If you can dodge a wrench, you can dodge a ball
Dylan Stark, George Stelle (Sandia National Laboratories)
Abstract: This talk will focus on the importance of low-level runtime configuration choices for achieving high performance, and how application and node architecture can necessitate different choices. The Chapel programming language significantly lowers the programmability barrier for writing parallel applications by providing clean semantics and abstractions for managing concurrency and data. Nevertheless, concurrent execution and dynamic management of on-node parallel resources is the responsibility of the underlying task layer. In the case of the current default, Sandia¹s Qthreads library, we show that mindful configuration for the node architecture and application is essential, and that making the wrong choices can be ruinous. That is to say, by avoiding performance pitfalls in the underlying thread layer (the wrench), we improve the likelihood of avoiding performance pitfalls in the higher level language (the ball).

 

A Progress Report on COHX: Chapel on HSA + XTQ
Mauricio Breternitz, Bibek Ghimire, Mike Chu, Steve Reinhardt (Advanced Micro Devices (AMD))

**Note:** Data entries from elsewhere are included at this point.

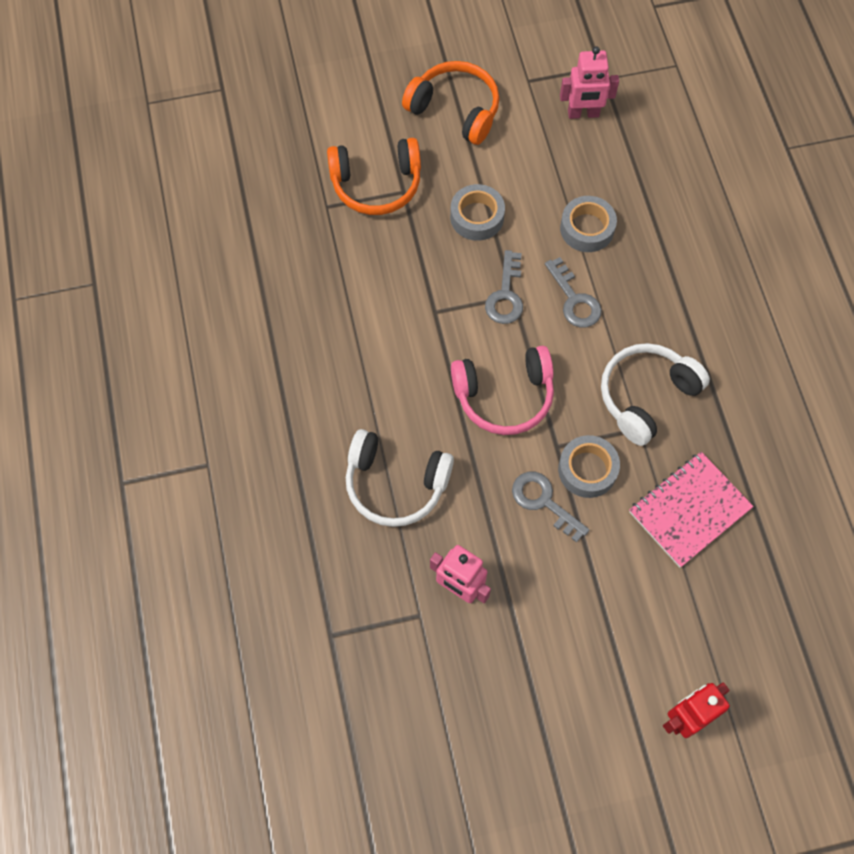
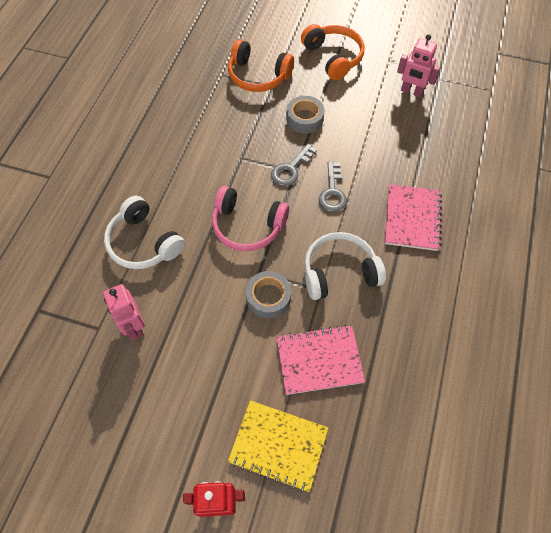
camera: 30 degrees right, 5 degrees down
(543, 502) = (226, 302): grey key -> none
(587, 228) = (369, 155): grey tape -> none
(685, 286) = (412, 218): none -> pink notebook
(706, 625) = (278, 445): none -> yellow notebook

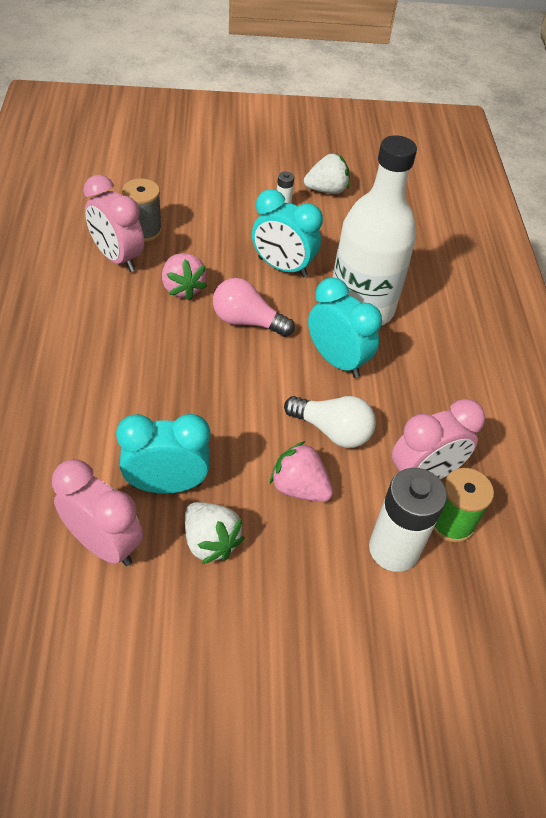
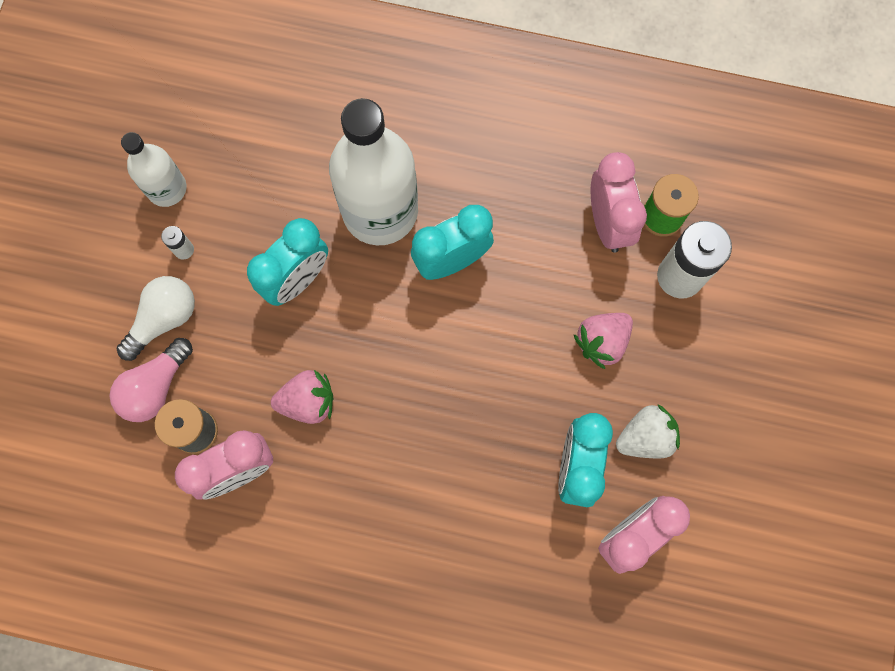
camera: 70 degrees left, 25 degrees up
(247, 321) = (376, 341): pink light bulb -> pink light bulb (155, 387)
(326, 190) = (167, 188): white strawberry -> white bottle
(332, 431) = (542, 292): white light bulb -> white light bulb (164, 319)

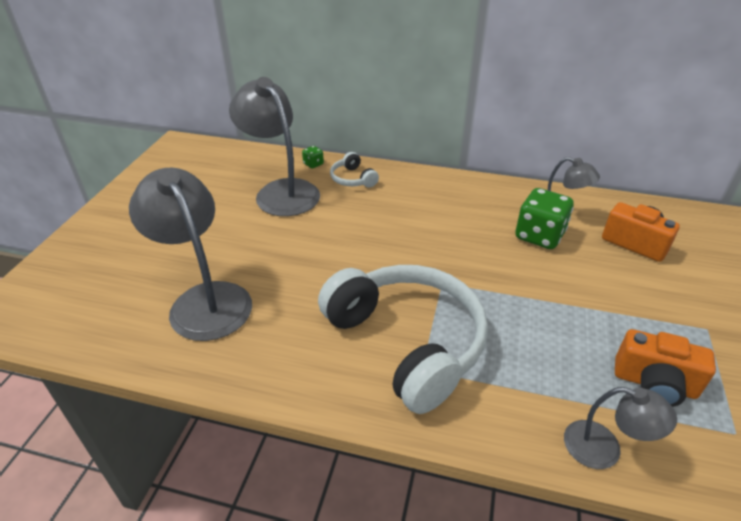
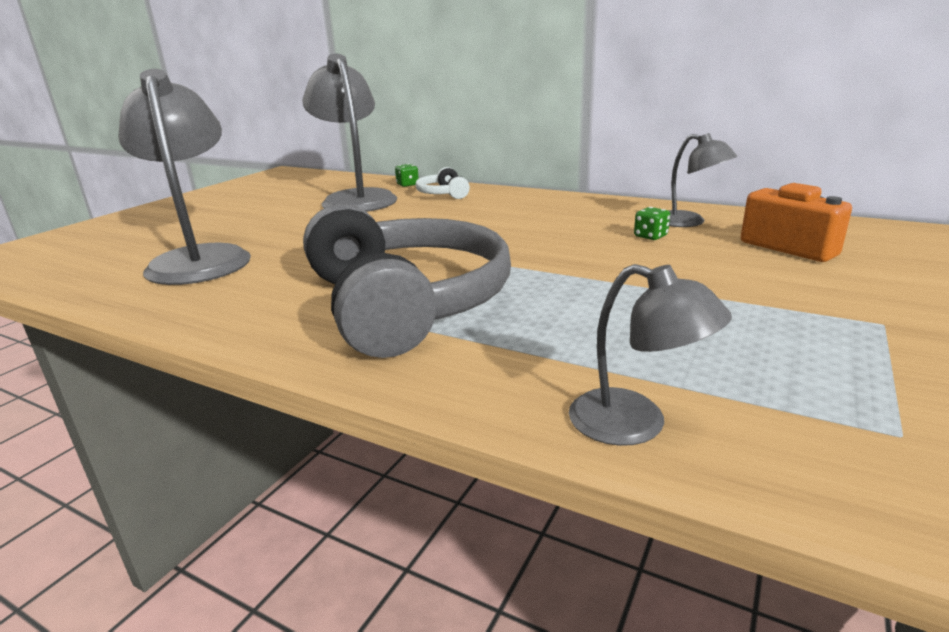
camera: 15 degrees right, 15 degrees down
(407, 342) = (405, 303): white headphones -> grey headphones
(539, 236) = (650, 236): green dice -> green dice, size x0.46
(654, 384) = (762, 367): orange camera -> none

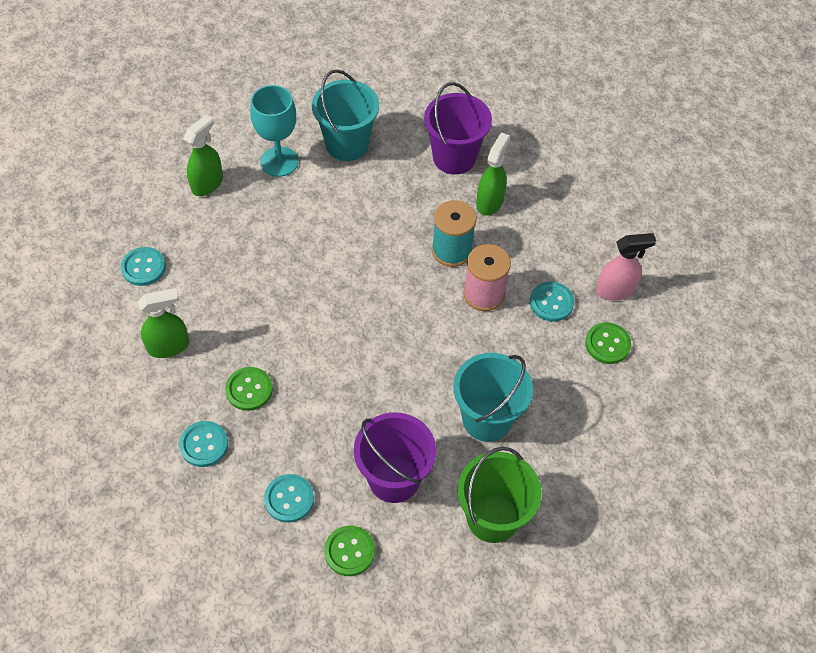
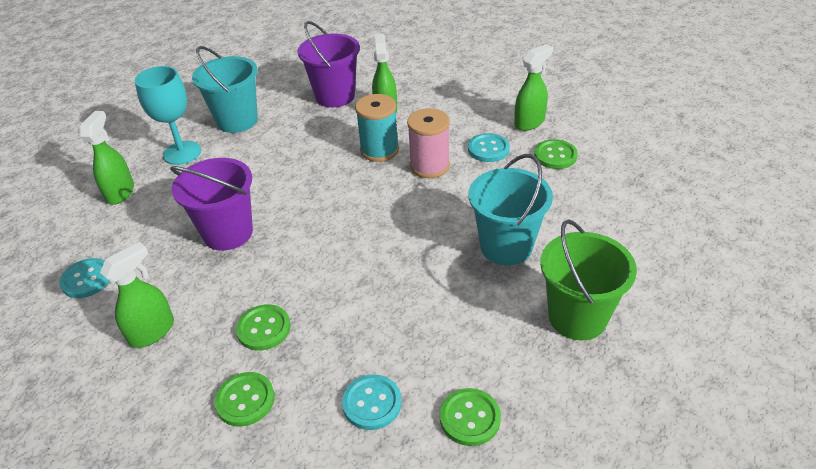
camera: 25 degrees left, 15 degrees down
(204, 444) = (245, 400): turquoise button -> green button
(394, 478) = (462, 332): purple bucket -> purple bucket (228, 233)
(615, 290) = (529, 122): pink spray bottle -> green spray bottle

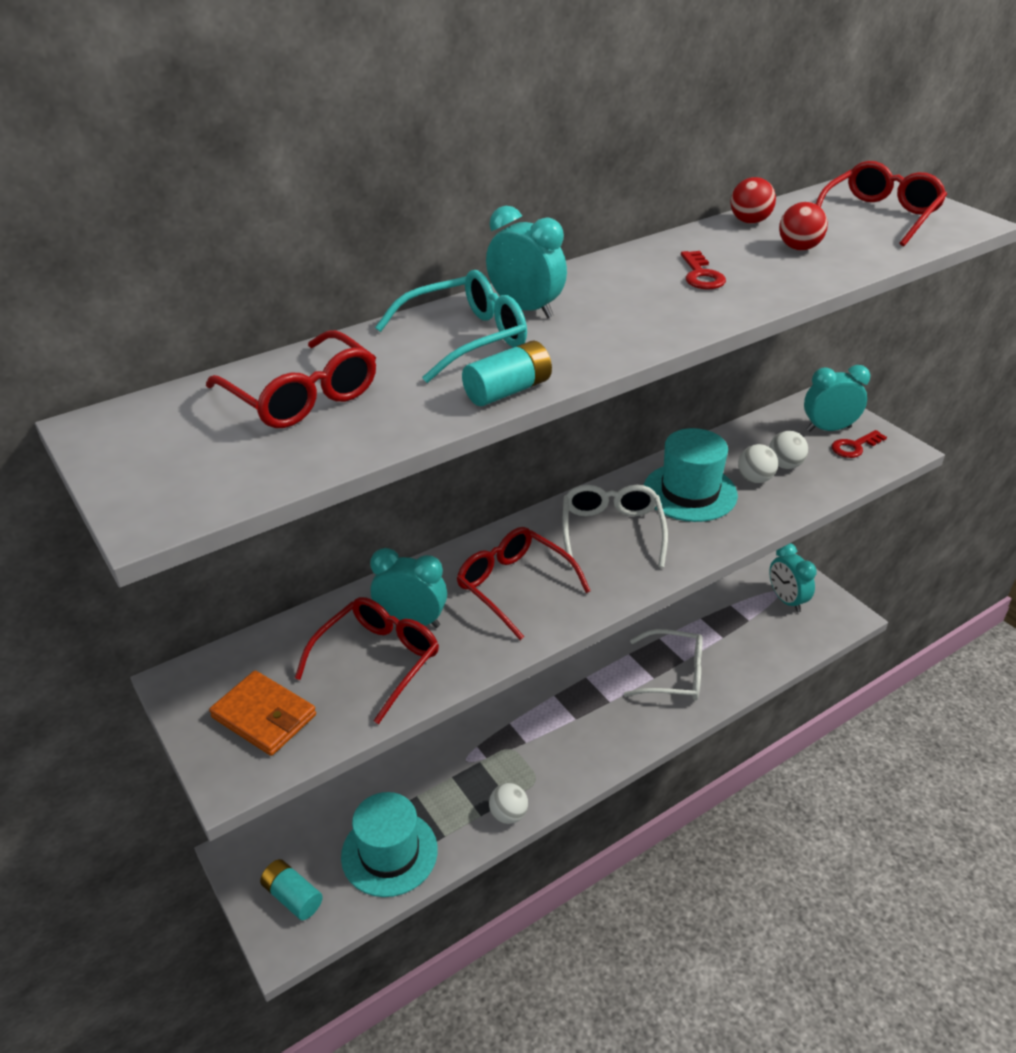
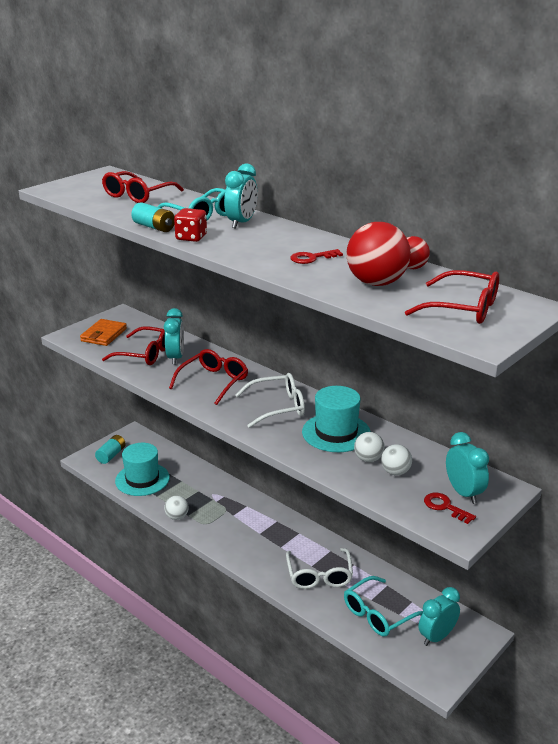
camera: 75 degrees right, 10 degrees down
(579, 359) = (191, 237): none -> red dice
(747, 637) = (378, 614): none -> turquoise glasses
(799, 248) = (376, 283): red ball -> red ball, size x1.85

Abstract: We report on our experience porting Chapel to the eXtended Task Queueing model (XTQ), an extension to HSA - Heterogeneous System Architecture. The HSA Architecture enables user-level tasking via architecturally-defined task-enqueueing to CPU and GPU task queues. XTQ extends HSA by enabling cross-node task queuing via RDMA access to HSA queues on remote nodes. We describe our approach and experience in porting Chapel to utilize XTQ. This comprises identifying and insulating Chapel runtime components that are updated to support this organization. We also describe initial experience with running Chapel-generated XTQ-enabled binaries in two environments: an emulation layer, which provides the XTQ API and runs on an HSA-enabled infiniband-connected cluster, as well as a gem5-based simulation model, which provides the XTQ API via a NIC device. The XTQ API is implemented and presented as an extension to the Portals 4 interface, underneath Chapel's GasNET layer. Initial microbenchmark results indicate potential speedup via low-latency intra- and inter-node task enqueueing.